» **WORK TASK**
Print every line of the material below, keeping each one unchanged.

» **RECORDS SHOWN**
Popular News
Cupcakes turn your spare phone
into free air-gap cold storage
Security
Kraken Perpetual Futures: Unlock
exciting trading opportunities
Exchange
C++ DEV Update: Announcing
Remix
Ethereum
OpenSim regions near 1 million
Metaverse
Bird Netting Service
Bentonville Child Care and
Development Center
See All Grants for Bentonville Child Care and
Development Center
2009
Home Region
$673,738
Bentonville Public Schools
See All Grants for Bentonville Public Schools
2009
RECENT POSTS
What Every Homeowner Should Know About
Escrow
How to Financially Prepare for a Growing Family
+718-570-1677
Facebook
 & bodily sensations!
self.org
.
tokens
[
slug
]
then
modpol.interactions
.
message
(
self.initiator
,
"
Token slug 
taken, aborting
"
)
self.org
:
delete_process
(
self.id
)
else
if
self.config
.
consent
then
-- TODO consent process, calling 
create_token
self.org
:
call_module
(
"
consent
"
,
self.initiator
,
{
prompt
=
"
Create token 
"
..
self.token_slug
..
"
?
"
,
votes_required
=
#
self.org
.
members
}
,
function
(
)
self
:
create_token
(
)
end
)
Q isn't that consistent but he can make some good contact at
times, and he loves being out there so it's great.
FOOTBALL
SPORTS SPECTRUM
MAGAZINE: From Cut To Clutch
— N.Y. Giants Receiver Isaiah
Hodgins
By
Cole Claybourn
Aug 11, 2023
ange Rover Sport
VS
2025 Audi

» **ANSWER SPACE**
Popular News
Cupcakes turn your spare phone
into free air-gap cold storage
Security
Kraken Perpetual Futures: Unlock
exciting trading opportunities
Exchange
C++ DEV Update: Announcing
Remix
Ethereum
OpenSim regions near 1 million
Metaverse
Bird Netting Service
Bentonville Child Care and
Development Center
See All Grants for Bentonville Child Care and
Development Center
2009
Home Region
$673,738
Bentonville Public Schools
See All Grants for Bentonville Public Schools
2009
RECENT POSTS
What Every Homeowner Should Know About
Escrow
How to Financially Prepare for a Growing Family
+718-570-1677
Facebook
 & bodily sensations!
self.org
.
tokens
[
slug
]
then
modpol.interactions
.
message
(
self.initiator
,
"
Token slug 
taken, aborting
"
)
self.org
:
delete_process
(
self.id
)
else
if
self.config
.
consent
then
-- TODO consent process, calling 
create_token
self.org
:
call_module
(
"
consent
"
,
self.initiator
,
{
prompt
=
"
Create token 
"
..
self.token_slug
..
"
?
"
,
votes_required
=
#
self.org
.
members
}
,
function
(
)
self
:
create_token
(
)
end
)
Q isn't that consistent but he can make some good contact at
times, and he loves being out there so it's great.
FOOTBALL
SPORTS SPECTRUM
MAGAZINE: From Cut To Clutch
— N.Y. Giants Receiver Isaiah
Hodgins
By
Cole Claybourn
Aug 11, 2023
ange Rover Sport
VS
2025 Audi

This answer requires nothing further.